Voici le cycle, dans une interprétation live du compositeur. Le site de la firme Hyperion propose d'autres extraits plus courts sous les doigts aussi experts de Marc-André Hamelin et il détaille les mouvements de l'œuvre.
"Ghosts Variations" (1990) est l'œuvre de Georges Tsontakis (1951- ), un compositeur apprécié aux Etats-Unis et largement inconnu de ce côté de l'Atlantique. Il s'agit plutôt d'un cycle de transformations sur un thème mozartien qui n'apparaît qu'en cours de développement puis une deuxième fois, complètement déchiqueté tout à la fin (d'où le titre). L'oeuvre est en trois parties, Ad Libitum , Scherzo 1 et Scherzo 2. Elle sonne encore mieux sous les doigts du pianiste anglais, Stephen Hough , mais hélas pour vous, Hyperion fait une chasse impitoyable à toute reproduction sur Youtube.

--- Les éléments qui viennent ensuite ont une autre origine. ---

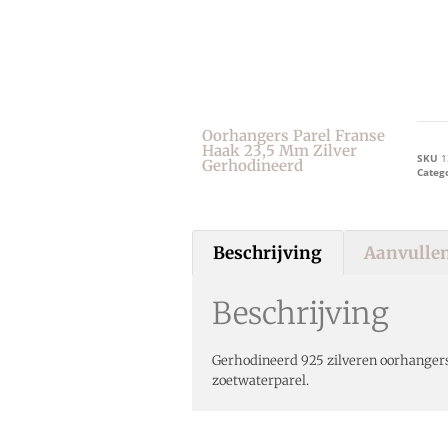
Oorhangers Parel Franse
Haak 23,5 Mm Zilver
SKU
1
Gerhodineerd
Categ
Beschrijving
Aanvullen
Beschrijving
Gerhodineerd 925 zilveren oorhanger
zoetwaterparel.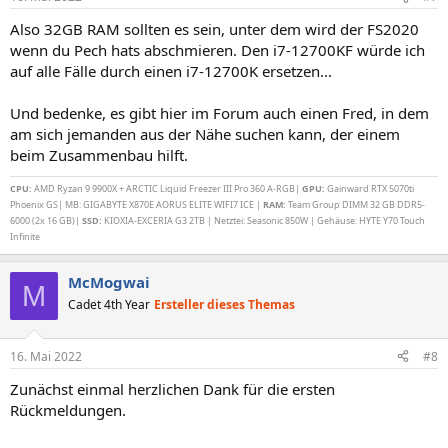
Also 32GB RAM sollten es sein, unter dem wird der FS2020
wenn du Pech hats abschmieren. Den i7-12700KF würde ich
auf alle Fälle durch einen i7-12700K ersetzen...
Und bedenke, es gibt hier im Forum auch einen Fred, in dem
am sich jemanden aus der Nähe suchen kann, der einem
beim Zusammenbau hilft.
CPU:
AMD Ryzan 9 9900X + ARCTIC Liquid Freezer III Pro 360 A-RGB|
GPU:
Gainward RTX 5070ti
Phoenix GS| MB: GIGABYTE X870E AORUS ELITE WIFI7 ICE |
RAM:
Team Group DIMM 32 GB DDR5-
6000 (2x 16 GB)|
SSD:
KIOXIA-EXCERIA G3 2TB | Netztei: Seasonic 850W | Gehäuse: HYTE Y70 Touch
Infinite
McMogwai
M
Cadet 4th Year
Ersteller dieses Themas
16. Mai 2022
#8
Zunächst einmal herzlichen Dank für die ersten
Rückmeldungen.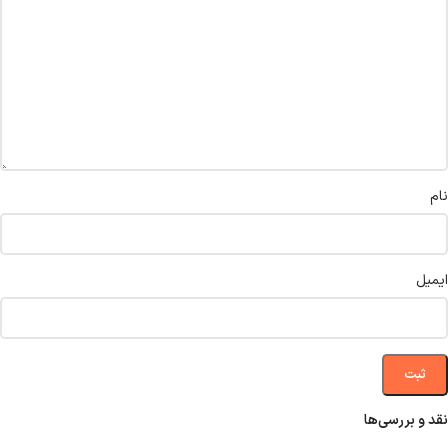
نام
ایمیل
نقد و بررسی‌ها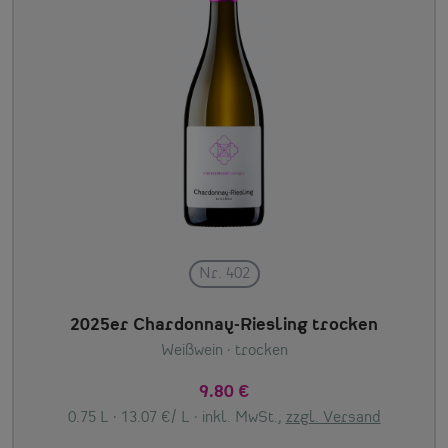
Nr. 402
2025er Chardonnay-Riesling trocken
Weißwein
· trocken
9.80 €
0.75 L · 13.07 €/ L ·
inkl. MwSt.,
zzgl. Versand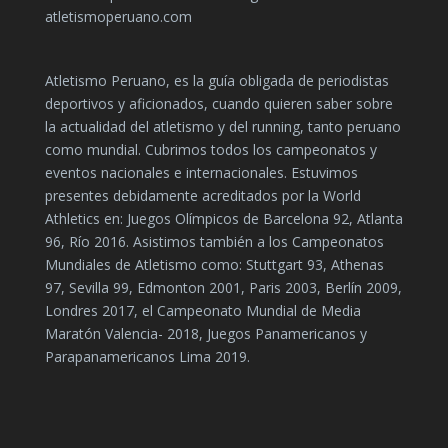
atletismoperuano.com
Atletismo Peruano, es la guía obligada de periodistas
deportivos y aficionados, cuando quieren saber sobre
la actualidad del atletismo y del running, tanto peruano
como mundial. Cubrimos todos los campeonatos y
eventos nacionales e internacionales. Estuvimos
presentes debidamente acreditados por la World
Athletics en: Juegos Olímpicos de Barcelona 92, Atlanta
96, Río 2016. Asistimos también a los Campeonatos
Mundiales de Atletismo como: Stuttgart 93, Athenas
97, Sevilla 99, Edmonton 2001, Paris 2003, Berlín 2009,
Londres 2017, el Campeonato Mundial de Media
Maratón Valencia- 2018, Juegos Panamericanos y
Parapanamericanos Lima 2019.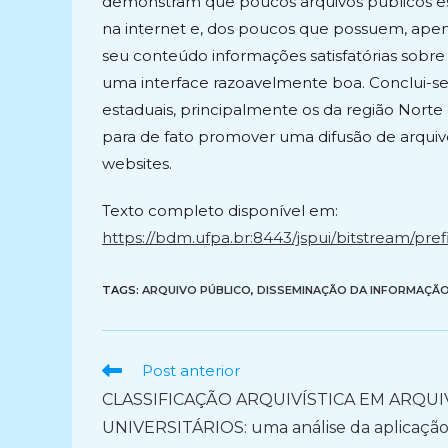
demonstram que poucos arquivos públicos es
na internet e, dos poucos que possuem, ap
seu conteúdo informações satisfatórias sobre 
uma interface razoavelmente boa. Conclui-se
estaduais, principalmente os da região Norte
para de fato promover uma difusão de arquivo
websites.
Texto completo disponível em:
https://bdm.ufpa.br:8443/jspui/bitstream/pre
TAGS:
ARQUIVO PÚBLICO
,
DISSEMINAÇÃO DA INFORMAÇÃ
Ler
Post anterior
mais
CLASSIFICAÇÃO ARQUIVÍSTICA EM ARQU
artigos
UNIVERSITÁRIOS: uma análise da aplicação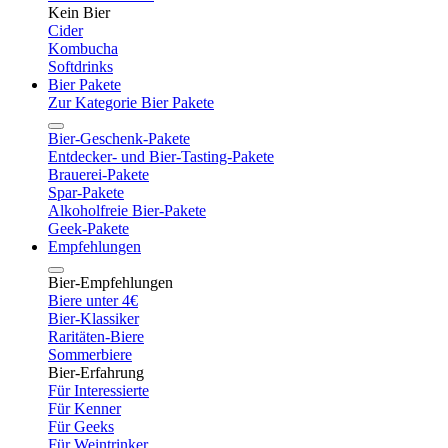
Kein Bier
Cider
Kombucha
Softdrinks
Bier Pakete
Zur Kategorie Bier Pakete
Bier-Geschenk-Pakete
Entdecker- und Bier-Tasting-Pakete
Brauerei-Pakete
Spar-Pakete
Alkoholfreie Bier-Pakete
Geek-Pakete
Empfehlungen
Bier-Empfehlungen
Biere unter 4€
Bier-Klassiker
Raritäten-Biere
Sommerbiere
Bier-Erfahrung
Für Interessierte
Für Kenner
Für Geeks
Für Weintrinker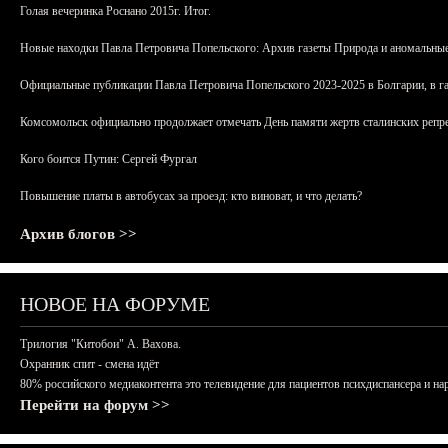
Голая вечеринка Роснано 2015г. Итог.
Новые находки Павла Петровича Попельского: Архив газеты Природа и аномальные
Официальные публикации Павла Петровича Попельского 2023-2025 в Болгарии, в г
Комсомольск официально продолжает отмечать День памяти жертв сталинских репрес
Кого боится Путин: Сергей Фургал
Повышение платы в автобусах за проезд: кто виноват, и что делать?
Архив блогов >>
НОВОЕ НА ФОРУМЕ
Трилогия "Китобои" А. Вахова.
Охранник спит - смена идёт
80% российского медиаконтента это телевидение для пациентов психдиспансера и на
Перейти на форум >>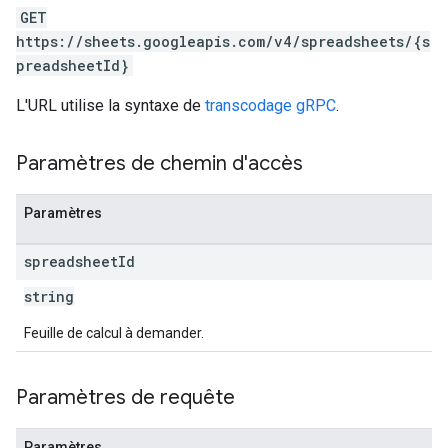
GET
https://sheets.googleapis.com/v4/spreadsheets/{s
preadsheetId}
L'URL utilise la syntaxe de
transcodage gRPC
.
Paramètres de chemin d'accès
Paramètres
spreadsheet
Id
string
Feuille de calcul à demander.
Paramètres de requête
Paramètres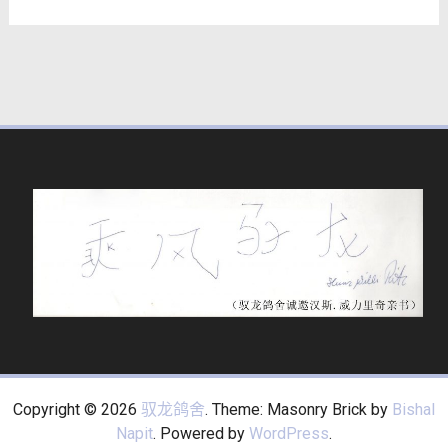
Copyright © 2026
驭龙鸽舍
. Theme: Masonry Brick by
Bishal
Napit
. Powered by
WordPress
.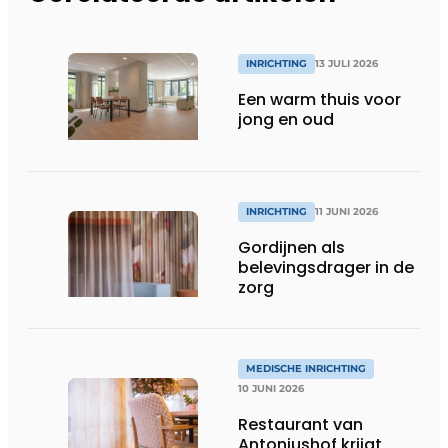
INRICHTING
13 JULI 2026
Een warm thuis voor
jong en oud
INRICHTING
11 JUNI 2026
Gordijnen als
belevingsdrager in de
zorg
MEDISCHE INRICHTING
10 JUNI 2026
Restaurant van
Antoniushof krijgt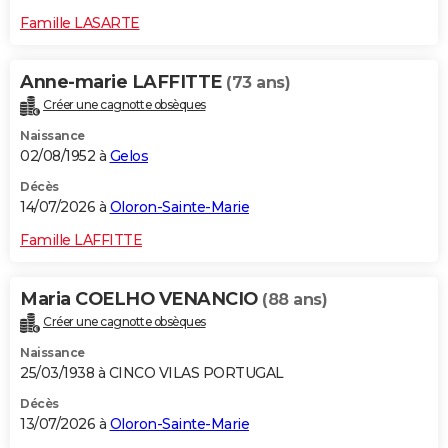
Famille LASARTE
Anne-marie LAFFITTE
(73 ans)
Créer une cagnotte obsèques
Naissance
02/08/1952 à
Gelos
Décès
14/07/2026 à
Oloron-Sainte-Marie
Famille LAFFITTE
Maria COELHO VENANCIO
(88 ans)
Créer une cagnotte obsèques
Naissance
25/03/1938 à CINCO VILAS PORTUGAL
Décès
13/07/2026 à
Oloron-Sainte-Marie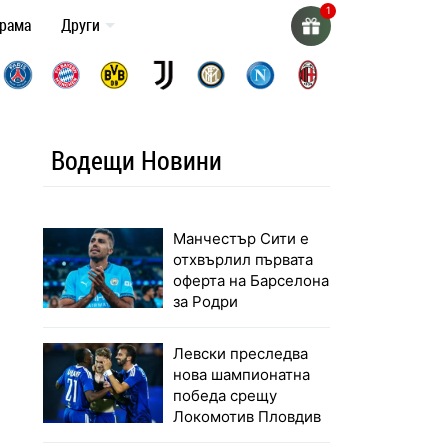
грама
Други
Водещи Новини
Манчестър Сити е
отхвърлил първата
оферта на Барселона
за Родри
Левски преследва
нова шампионатна
победа срещу
Локомотив Пловдив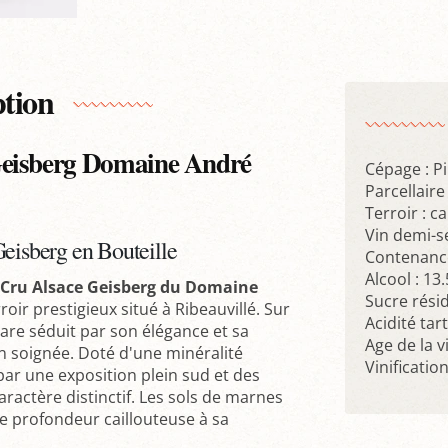
ption
Geisberg Domaine André
Cépage : Pi
Parcellair
Terroir : c
Vin demi-s
Geisberg en Bouteille
Contenance
Alcool : 13
 Cru Alsace Geisberg du Domaine
Sucre résid
roir prestigieux situé à Ribeauvillé. Sur
Acidité tar
rare séduit par son élégance et sa
Age de la v
n soignée. Doté d'une minéralité
Vinificatio
par une exposition plein sud et des
aractère distinctif. Les sols de marnes
e profondeur caillouteuse à sa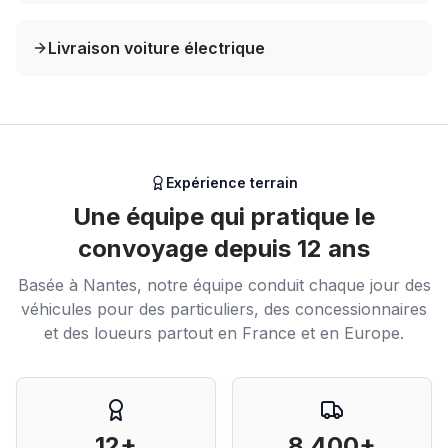
Livraison voiture électrique
Expérience terrain
Une équipe qui pratique le
convoyage depuis 12 ans
Basée à Nantes, notre équipe conduit chaque jour des
véhicules pour des particuliers, des concessionnaires
et des loueurs partout en France et en Europe.
12+
8 400+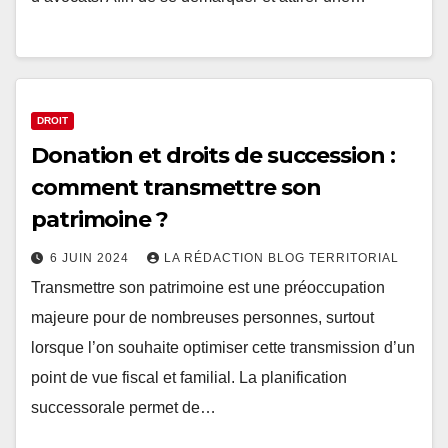
DROIT
Donation et droits de succession :
comment transmettre son
patrimoine ?
6 JUIN 2024
LA RÉDACTION BLOG TERRITORIAL
Transmettre son patrimoine est une préoccupation
majeure pour de nombreuses personnes, surtout
lorsque l’on souhaite optimiser cette transmission d’un
point de vue fiscal et familial. La planification
successorale permet de…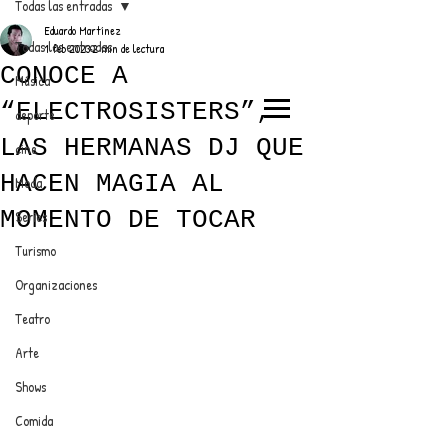
Todas las entradas
Eduardo Martínez
Todas las entradas
1 feb 2023
2 min de lectura
CONOCE A
Música
“ELECTROSISTERS”,
deporte
EL TRENDY TOP
LAS HERMANAS DJ QUE
cine
CON EDDY MARTINEZ
HACEN MAGIA AL
Moda
MOMENTO DE TOCAR
Series
Turismo
ANUNCIATE CON NOSOTROS
Organizaciones
Teatro
PARA MÁS INFORMACIÓN:
Arte
dinamicaseltrendytop@gmail.com
Shows
Comida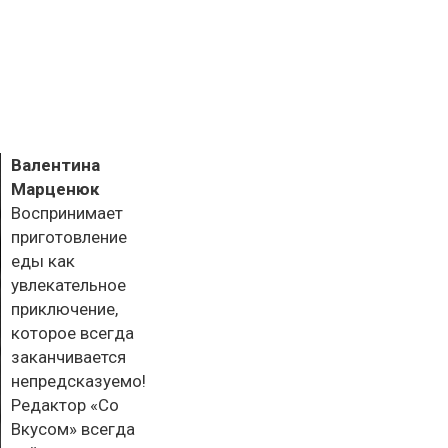
Валентина
Марценюк
Воспринимает
приготовление
еды как
увлекательное
приключение,
которое всегда
заканчивается
непредсказуемо!
Редактор «Со
Вкусом» всегда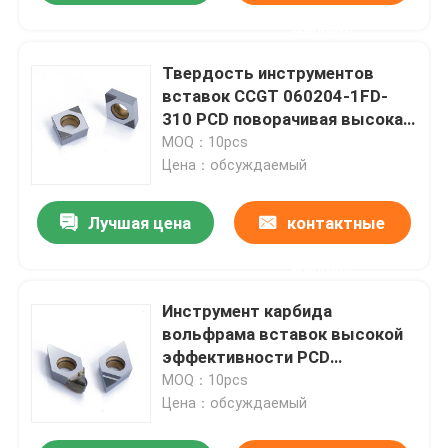
данные
Твердость инструментов
вставок CCGT 060204-1FD-
310 PCD поворачивая высокая
для держателя токарного
MOQ：10pcs
станка CNC
Цена：обсуждаемый
Лучшая цена
контактные
данные
Инструмент карбида
вольфрама вставок высокой
эффективности PCD
поворачивая поворачивая
MOQ：10pcs
Цена：обсуждаемый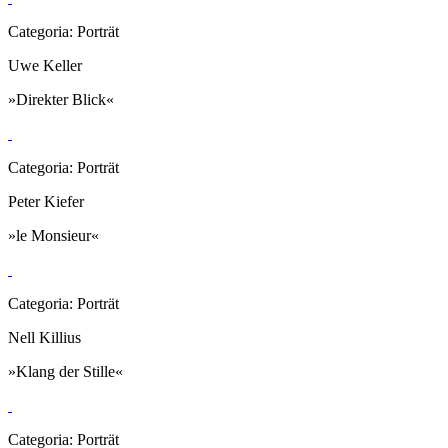
Categoria: Porträt
Uwe Keller
»Direkter Blick«
Categoria: Porträt
Peter Kiefer
»le Monsieur«
Categoria: Porträt
Nell Killius
»Klang der Stille«
Categoria: Porträt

Le troisième exemple nous ramène curieusement à notre point de départ : le pianiste allemand Franz Hummel (1939- ) se consacre de plus en plus à la composition. Son catalogue (Symphonies, Opéras, ...) est impressionnant mais nous n'en connaissons rien de ce côté du Rhin. Il a eu l'idée d'enregistrer, pour le label Neos, un double CD proposant le cycle de Beethoven, accompagné du sien propre également intitulé "33 Veränderungen über einen Walzer von Diabelli" ! L'idée peut paraître prétentieuse, au mieux saugrenue mais le fait est que l'ensemble, s'il ne détrône évidemment pas celui de son illustre modèle, se laisse écouter avec beaucoup d'intérêt.
En 2011, Hans Zender (1936- ) a remis le couvert au départ de ces mêmes "Diabelli" mais le lien que je vous avais trouvé est désormais rompu, dommage et ridicule, pour dire vrai.